Again, when the evidence is viewed in full, it reveals that most Americans are simply not prepared to understand and to engage these issues of political economy, and how the government budget can be used for the general welfare, or else rigged by the opportunistic few at the expense of the many. The guardians of the current bailout policy need to be especially vigilant to prevent this. For further reading on this general theme, see for example, The Logic of Collective Action by Mancur Olson (Harvard University Press, 1965).
Too many Americans do not see the potential danger of manipulating the government budget for narrow ends. Consider that seventeen percent of Americans recently surveyed by ISI believe that that the implication of “taxes equaling government spending” was that, “tax loopholes and special interest spending are absent.” This particular pocket of Americans do not see the potential, for example, of the rich voting in favor of a higher tax on the poor in order to finance government payments back to themselves, all the while maintaining an equality between total taxes collected and total government outlays.
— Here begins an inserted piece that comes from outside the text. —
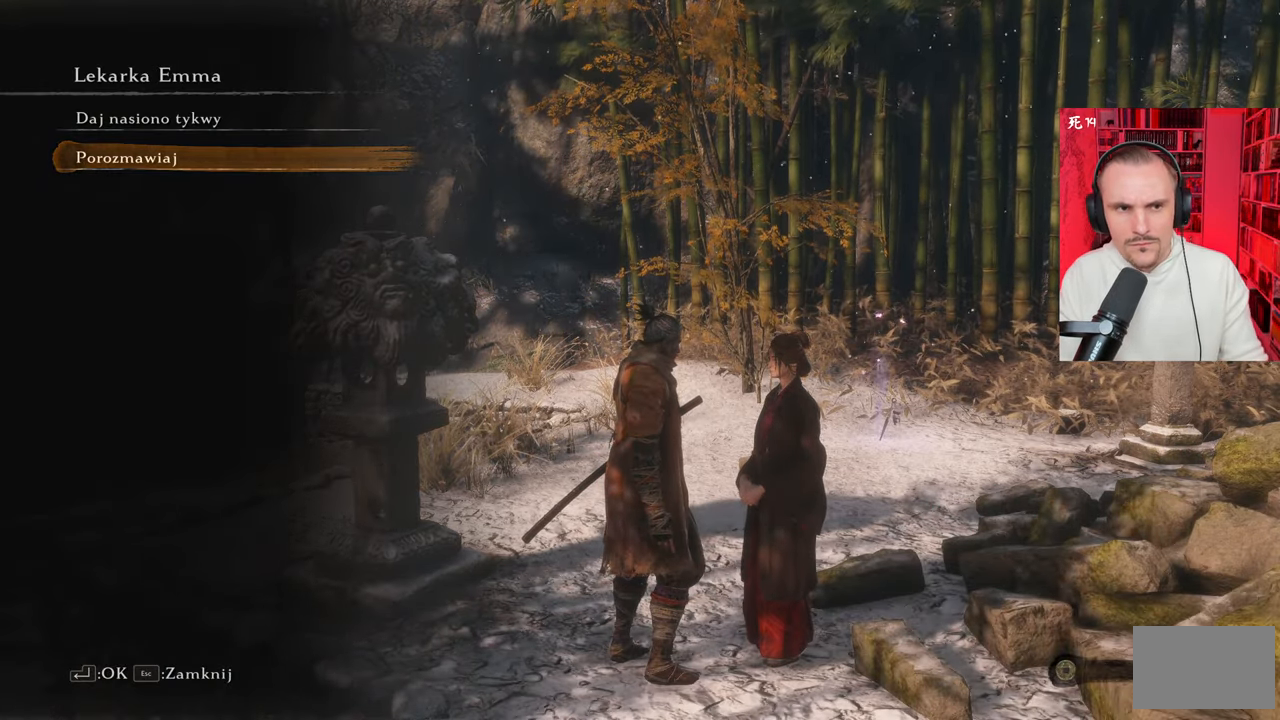
{"keys": [], "mouse": [], "events": []}
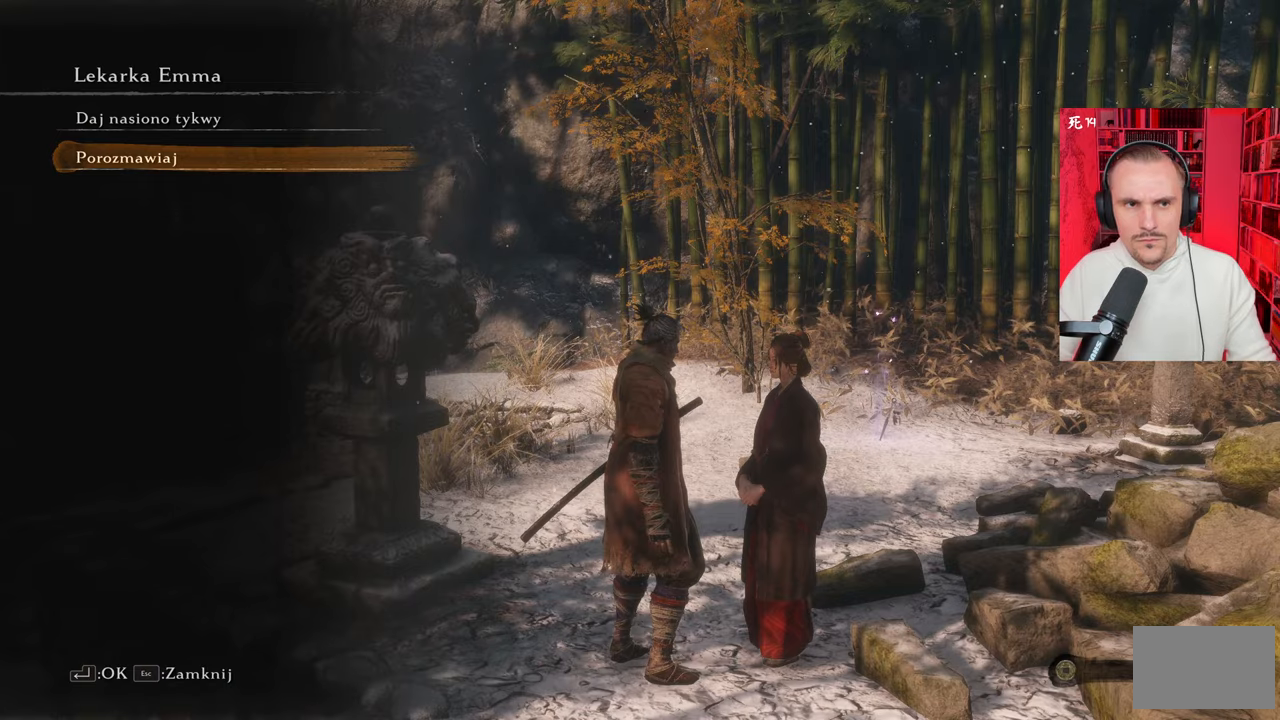
{"keys": [], "mouse": [], "events": []}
Taxpayers, it should be noted, may not lose at the expense of bank owners with the current bailout, provided that government-purchased financial asset prices recover sufficiently to pay taxpayers back. But additional examples show how the system can be rigged against the general welfare, even while maintaining equality between taxes and government spending. For example, a majority of South-westerners might vote to re-distribute money away from a minority of Midwesterners. A real tension exists today between the young and the old for how payroll taxation and Social Security benefit payments will be adjusted to bring about solvency of this New Deal Program of Social Security.
As a final piece of evidence on the state of the American economic mind, twenty-one percent of Americans considered the implication of a balanced budget to be, “government is not helping anybody.” That mindset once again begs the question of how government ever “helps” anybody. All of this possible maneuvering of one citizen against another need not rest upon a philosophy of suspicion of fellow Americans’ motives, or upon an egoistic assumption of human nature. It may arise quite innocently through ignorance of the consequences of their actions, whether it is a culpable ignorance or not. Citizens may simply be taking those self-interested actions necessary to care for their own families and employees, including the financing of expensive quality education for their children.